Task 1: From the text on the 54th Infantry Division, return everything from "After a brief" down to "took part in.", copied word for word.
Task 2:
Answer these questions using the text on the 54th Infantry Division:
(a) On what date was the division formed?
(b) In what month and year was the division sent to the Eastern Front?
(c) How did Allied intelligence rate the division in 1917 and 1918?

Reading text:

————

The 54th Infantry Division (54.Infanterie-Division) was a division of the Imperial German Army during World War I. The division was formed on March 3, 1915, from units taken from other divisions or newly raised. Its infantry core was from different parts of the German Empire: the 27th Reserve Infantry Regiment from Prussian Saxony, taken from the 7th Reserve Division, the 84th Infantry Regiment from Schleswig-Holstein, taken from the 18th Infantry Division, and the 90th Reserve Infantry Regiment from the Grand Duchy of Mecklenburg-Schwerin, taken from the 18th Reserve Division. Divisional cavalry was a squadron of Brunswick's Death's Head Hussars.

After a brief period on the line in France, the division was sent to the Eastern Front in July 1915. It returned to the Western Front in October 1915. From May to November 1916, the division saw extensive action in the Battle of Verdun, especially in the fight for Fort Douaumont. In 1917, it saw action in the Third Battle of Ypres, suffering heavy losses. It also faced the Allied tank attack in Cambrai in November 1917. It was rated by Allied intelligence in 1917 and 1918 as a second class division, mainly due to heavy losses in the attacks it faced or took part in.

————

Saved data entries
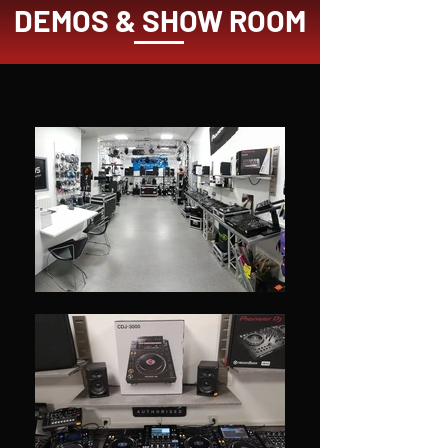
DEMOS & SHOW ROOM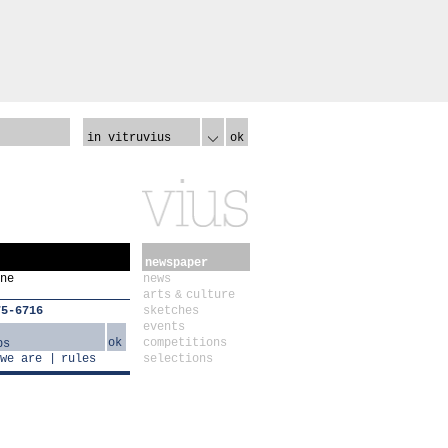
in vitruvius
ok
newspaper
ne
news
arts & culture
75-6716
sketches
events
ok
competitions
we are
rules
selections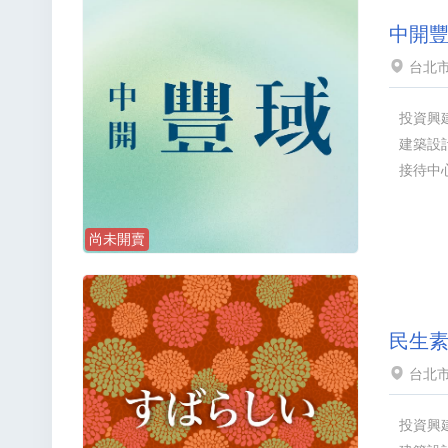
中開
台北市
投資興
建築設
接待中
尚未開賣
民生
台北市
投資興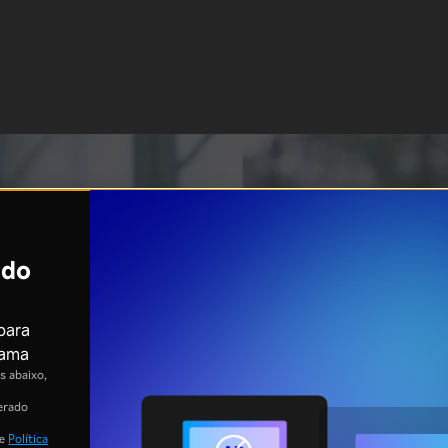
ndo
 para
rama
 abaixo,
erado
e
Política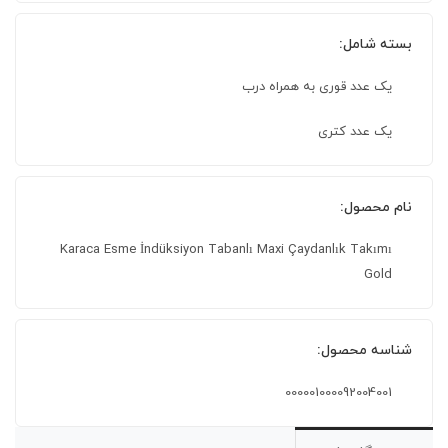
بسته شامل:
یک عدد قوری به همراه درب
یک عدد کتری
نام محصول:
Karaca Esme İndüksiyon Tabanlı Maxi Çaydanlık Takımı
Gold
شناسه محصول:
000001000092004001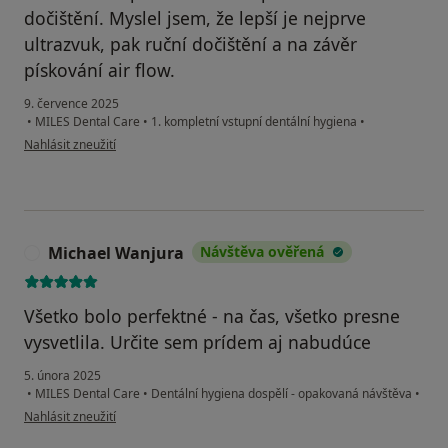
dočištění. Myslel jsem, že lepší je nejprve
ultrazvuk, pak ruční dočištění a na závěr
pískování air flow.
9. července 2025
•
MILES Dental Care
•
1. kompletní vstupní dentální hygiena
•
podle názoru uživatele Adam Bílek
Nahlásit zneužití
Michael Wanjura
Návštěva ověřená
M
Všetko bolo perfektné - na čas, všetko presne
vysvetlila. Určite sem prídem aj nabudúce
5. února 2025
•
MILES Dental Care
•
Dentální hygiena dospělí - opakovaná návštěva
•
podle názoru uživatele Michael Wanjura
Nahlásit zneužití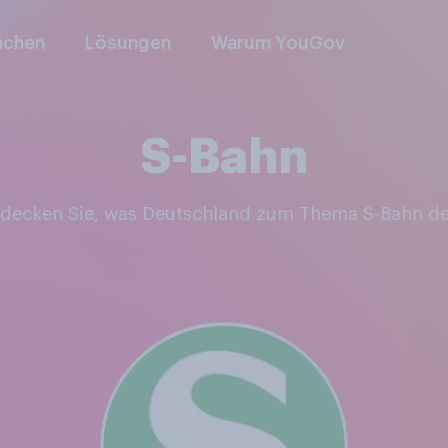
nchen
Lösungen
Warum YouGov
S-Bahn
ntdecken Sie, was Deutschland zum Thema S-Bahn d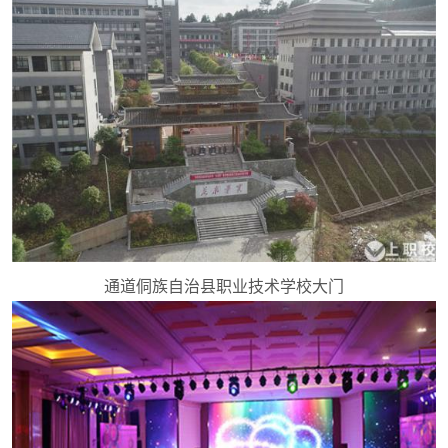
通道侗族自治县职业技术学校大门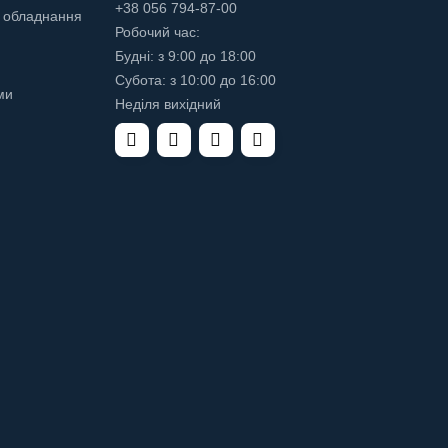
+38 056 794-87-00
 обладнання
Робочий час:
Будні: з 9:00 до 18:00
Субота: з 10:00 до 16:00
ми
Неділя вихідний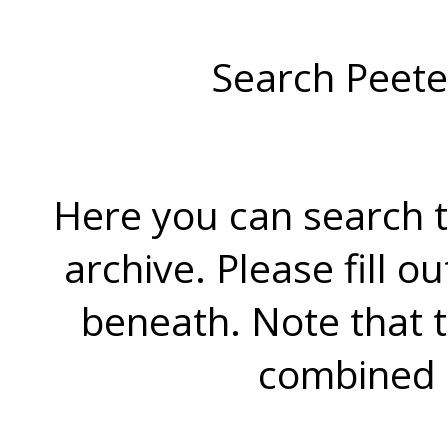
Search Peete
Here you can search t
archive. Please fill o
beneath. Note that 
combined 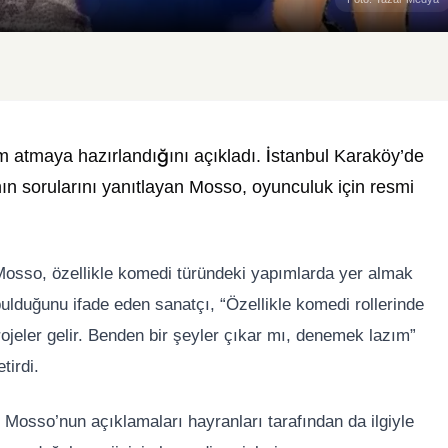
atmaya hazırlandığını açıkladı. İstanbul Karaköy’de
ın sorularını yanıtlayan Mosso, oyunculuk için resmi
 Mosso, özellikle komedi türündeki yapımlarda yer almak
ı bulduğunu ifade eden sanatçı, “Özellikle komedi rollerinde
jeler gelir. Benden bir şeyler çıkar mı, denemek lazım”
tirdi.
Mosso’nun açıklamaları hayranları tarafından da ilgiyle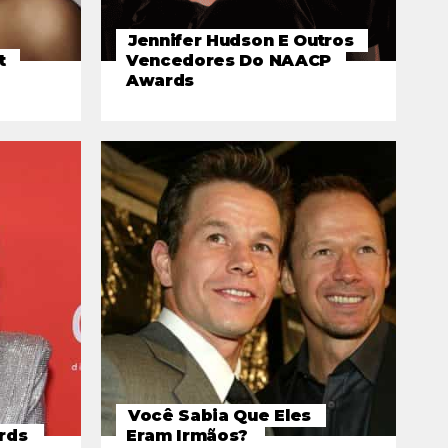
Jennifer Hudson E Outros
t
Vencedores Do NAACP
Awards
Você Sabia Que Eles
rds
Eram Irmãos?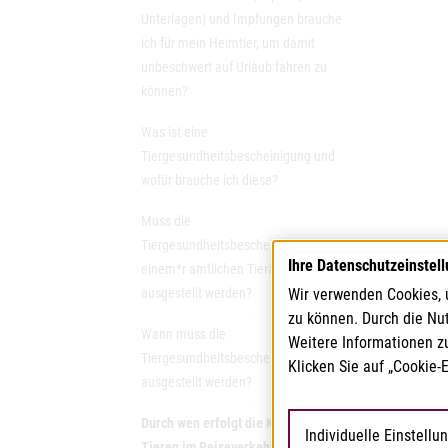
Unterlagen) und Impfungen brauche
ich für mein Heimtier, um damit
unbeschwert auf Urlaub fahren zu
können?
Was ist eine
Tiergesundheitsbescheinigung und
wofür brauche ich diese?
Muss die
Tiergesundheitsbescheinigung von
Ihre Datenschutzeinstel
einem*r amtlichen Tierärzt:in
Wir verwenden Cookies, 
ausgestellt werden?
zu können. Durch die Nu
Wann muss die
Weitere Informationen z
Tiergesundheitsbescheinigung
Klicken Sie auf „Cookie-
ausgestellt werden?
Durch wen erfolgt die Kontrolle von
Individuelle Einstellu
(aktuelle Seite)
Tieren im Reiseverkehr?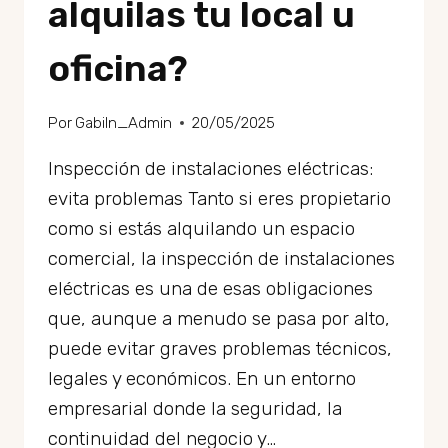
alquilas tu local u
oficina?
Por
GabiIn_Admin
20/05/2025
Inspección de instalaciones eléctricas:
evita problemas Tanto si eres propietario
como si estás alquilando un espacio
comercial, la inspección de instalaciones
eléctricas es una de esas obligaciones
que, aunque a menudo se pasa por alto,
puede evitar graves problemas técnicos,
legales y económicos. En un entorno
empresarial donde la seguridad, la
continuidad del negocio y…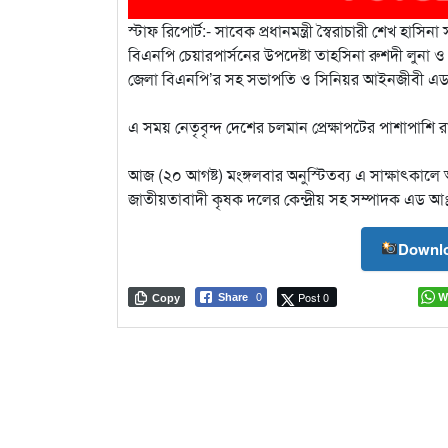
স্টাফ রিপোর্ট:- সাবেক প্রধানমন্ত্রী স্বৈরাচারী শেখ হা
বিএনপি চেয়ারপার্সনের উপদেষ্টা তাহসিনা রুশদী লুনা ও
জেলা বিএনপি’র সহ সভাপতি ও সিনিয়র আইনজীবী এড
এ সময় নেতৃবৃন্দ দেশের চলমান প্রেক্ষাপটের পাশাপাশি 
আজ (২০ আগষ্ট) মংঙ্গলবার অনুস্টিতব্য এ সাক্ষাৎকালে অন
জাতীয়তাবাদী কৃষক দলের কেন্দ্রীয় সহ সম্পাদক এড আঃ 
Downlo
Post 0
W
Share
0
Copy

————

Written answer 1:
After a brief period on the line in France, the division was sent to the Eastern Front in July 1915. It returned to the Western Front in October 1915. From May to November 1916, the division saw extensive action in the Battle of Verdun, especially in the fight for Fort Douaumont. In 1917, it saw action in the Third Battle of Ypres, suffering heavy losses. It also faced the Allied tank attack in Cambrai in November 1917. It was rated by Allied intelligence in 1917 and 1918 as a second class division, mainly due to heavy losses in the attacks it faced or took part in.

Written answer 2:
(a) March 3, 1915
(b) July 1915
(c) As a second class division